Task. Reproduce the data below with every "Arzthaftungsrecht" replaced by "Medizinrecht" and all other text left unchanged. Leave the pictures out of your answer.
--- Records to use Enclosed Below ---
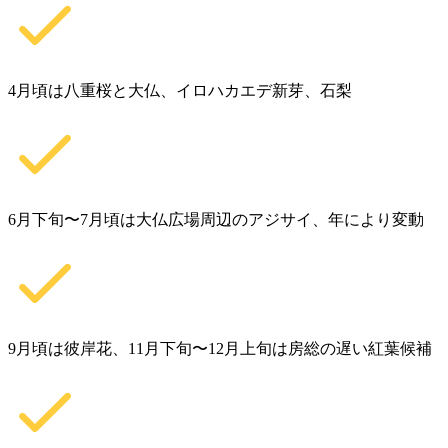
4月頃は八重桜と大仏、イロハカエデ新芽、石梨
6月下旬〜7月頃は大仏広場周辺のアジサイ、年により変動
9月頃は彼岸花、11月下旬〜12月上旬は房総の遅い紅葉候補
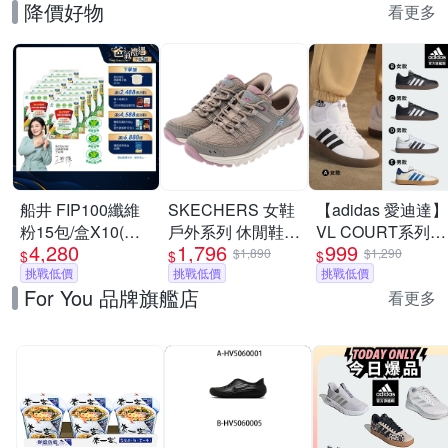
降價好物
看更多
船井 FIP100纖維
SKECHERS 女鞋
【adidas 愛迪達】
粉15包/盒X10(共
戶外系列 休閒鞋
VL COURT系列
4,280
1,796
999
150日份)-調節血
瞬穿舒適科技
運動休閒鞋 男鞋/
$1,890
$1,290
$
$
$
脂/血糖/膽固醇_速
挑戰低價
SUMMITS AT -
挑戰低價
女鞋 (多款任選)
挑戰低價
For You 品牌旗艦店
180270TPMT
看更多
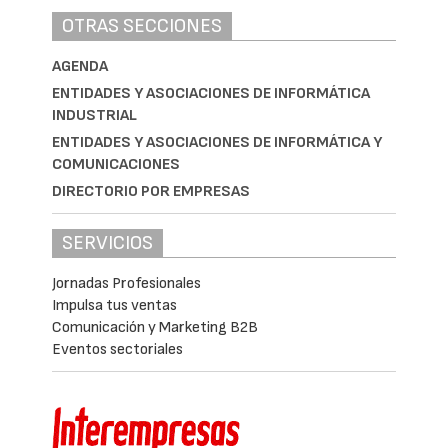
OTRAS SECCIONES
AGENDA
ENTIDADES Y ASOCIACIONES DE INFORMÁTICA
INDUSTRIAL
ENTIDADES Y ASOCIACIONES DE INFORMÁTICA Y
COMUNICACIONES
DIRECTORIO POR EMPRESAS
SERVICIOS
Jornadas Profesionales
Impulsa tus ventas
Comunicación y Marketing B2B
Eventos sectoriales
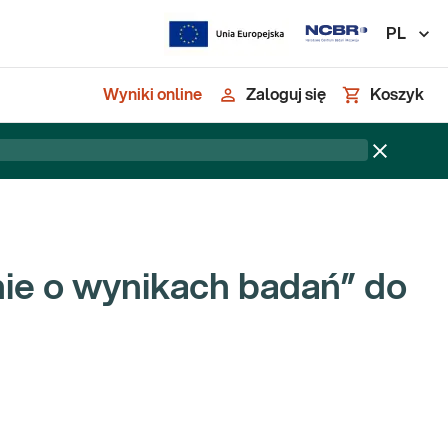
PL
Wyniki online
Zaloguj się
Koszyk
 o wynikach badań” do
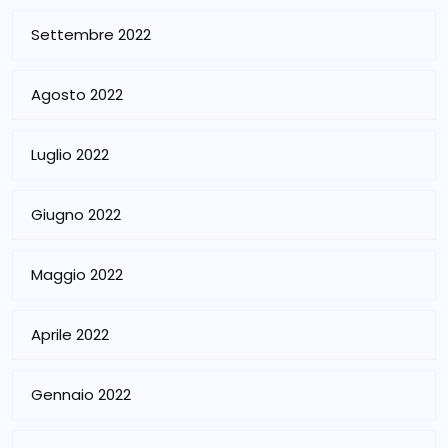
Settembre 2022
Agosto 2022
Luglio 2022
Giugno 2022
Maggio 2022
Aprile 2022
Gennaio 2022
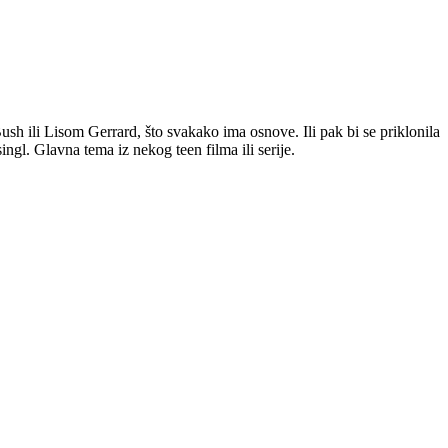
ush ili Lisom Gerrard, što svakako ima osnove. Ili pak bi se priklonila
ngl. Glavna tema iz nekog teen filma ili serije.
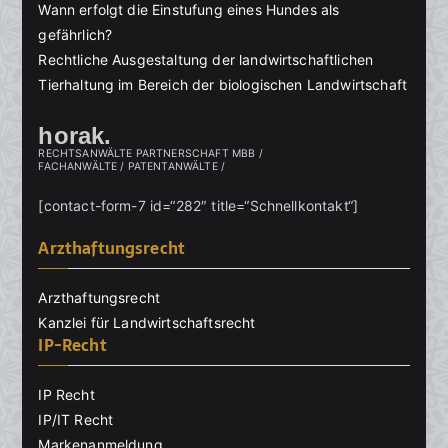
Wann erfolgt die Einstufung eines Hundes als
gefährlich?
Rechtliche Ausgestaltung der landwirtschaftlichen
Tierhaltung im Bereich der biologischen Landwirtschaft
horak.
RECHTSANWÄLTE PARTNERSCHAFT MBB /
FACHANWÄLTE / PATENTANWÄLTE /
[contact-form-7 id=“282″ title=“Schnellkontakt“]
Arzthaftungsrecht
Arzthaftungsrecht
Kanzlei für Landwirtschaftsrecht
IP-Recht
IP Recht
IP/IT Recht
Markenanmeldung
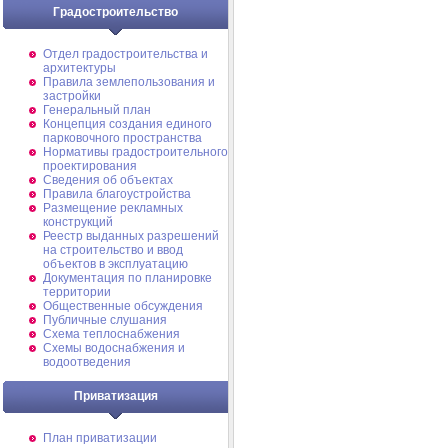
Градостроительство
Отдел градостроительства и
архитектуры
Правила землепользования и
застройки
Генеральный план
Концепция создания единого
парковочного пространства
Нормативы градостроительного
проектирования
Сведения об объектах
Правила благоустройства
Размещение рекламных
конструкций
Реестр выданных разрешений
на строительство и ввод
объектов в эксплуатацию
Документация по планировке
территории
Общественные обсуждения
Публичные слушания
Схема теплоснабжения
Схемы водоснабжения и
водоотведения
Приватизация
План приватизации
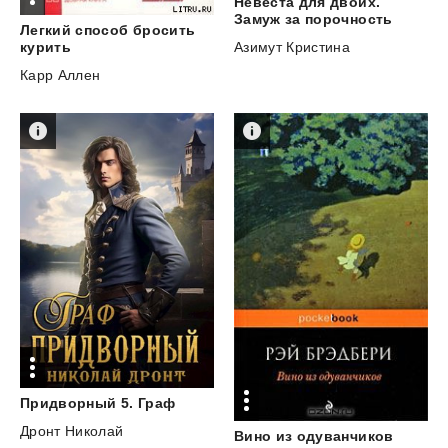
Невеста для двоих.
Замуж за порочность
Легкий способ бросить
курить
Азимут Кристина
Карр Аллен
Придворный
5.
Граф
Дронт Николай
Вино
из
одуванчиков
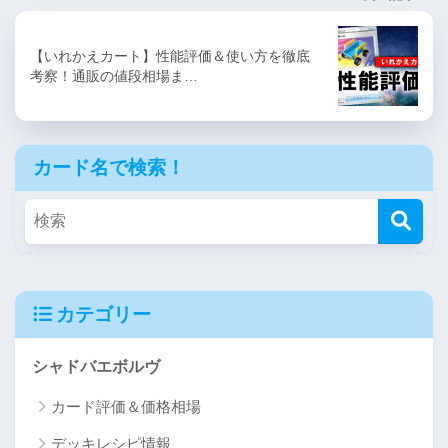
【いれかえカート】性能評価＆使い方を徹底
考察！通販の値段相場ま…
カード名で検索！
カテゴリー
シャドバエボルヴ
カード評価＆価格相場
デッキレシピ情報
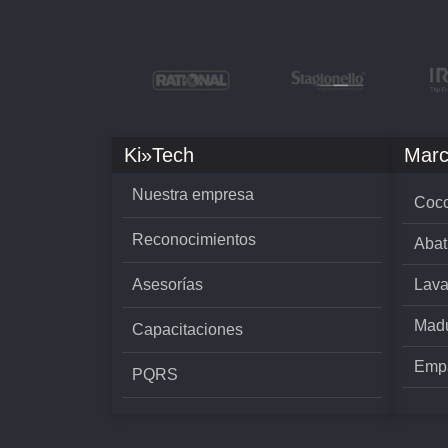
Ki»Tech
Marc
Nuestra empresa
Cocc
Reconocimientos
Abat
Asesorías
Lava
Madu
Capacitaciones
Empa
PQRS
--- End of Enclosed Records to use ---
Solution for this problem.
4月頃は八重桜と大仏、イロハカエデ新芽、石梨
6月下旬〜7月頃は大仏広場周辺のアジサイ、年により変動
9月頃は彼岸花、11月下旬〜12月上旬は房総の遅い紅葉候補
降價好物
看更多
船井 FIP100纖維
SKECHERS 女鞋
【adidas 愛迪達】
粉15包/盒X10(共
戶外系列 休閒鞋
VL COURT系列
4,280
1,796
999
150日份)-調節血
瞬穿舒適科技
運動休閒鞋 男鞋/
$1,890
$1,290
$
$
$
脂/血糖/膽固醇_速
挑戰低價
SUMMITS AT -
挑戰低價
女鞋 (多款任選)
挑戰低價
For You 品牌旗艦店
180270TPMT
看更多
OTRAS SECCIONES
AGENDA
ENTIDADES Y ASOCIACIONES DE INFORMÁTICA
INDUSTRIAL
ENTIDADES Y ASOCIACIONES DE INFORMÁTICA Y
COMUNICACIONES
DIRECTORIO POR EMPRESAS
SERVICIOS
Jornadas Profesionales
Impulsa tus ventas
Comunicación y Marketing B2B
Eventos sectoriales
PL
Wyniki online
Zaloguj się
Koszyk
 o wynikach badań” do
Settembre 2022
Agosto 2022
Luglio 2022
Giugno 2022
Maggio 2022
Aprile 2022
Gennaio 2022
ush ili Lisom Gerrard, što svakako ima osnove. Ili pak bi se priklonila
ngl. Glavna tema iz nekog teen filma ili serije.
Wann erfolgt die Einstufung eines Hundes als
gefährlich?
Rechtliche Ausgestaltung der landwirtschaftlichen
Tierhaltung im Bereich der biologischen Landwirtschaft
horak.
RECHTSANWÄLTE PARTNERSCHAFT MBB /
FACHANWÄLTE / PATENTANWÄLTE /
[contact-form-7 id=“282″ title=“Schnellkontakt“]
Medizinrecht
Medizinrecht
Kanzlei für Landwirtschaftsrecht
IP-Recht
IP Recht
IP/IT Recht
Markenanmeldung
Градостроительство
Отдел градостроительства и
архитектуры
Правила землепользования и
застройки
Генеральный план
Концепция создания единого
парковочного пространства
Нормативы градостроительного
проектирования
Сведения об объектах
Правила благоустройства
Размещение рекламных
конструкций
Реестр выданных разрешений
на строительство и ввод
объектов в эксплуатацию
Документация по планировке
территории
Общественные обсуждения
Публичные слушания
Схема теплоснабжения
Схемы водоснабжения и
водоотведения
Приватизация
План приватизации
Невеста для двоих.
Замуж за порочность
Легкий способ бросить
курить
Азимут Кристина
Карр Аллен
Придворный
5.
Граф
Дронт Николай
Вино
из
одуванчиков
【いれかえカート】性能評価＆使い方を徹底
考察！通販の値段相場ま…
カード名で検索！
カテゴリー
シャドバエボルヴ
カード評価＆価格相場
デッキレシピ情報
Ki»Tech
Marc
Nuestra empresa
Cocc
Reconocimientos
Abat
Asesorías
Lava
Madu
Capacitaciones
Empa
PQRS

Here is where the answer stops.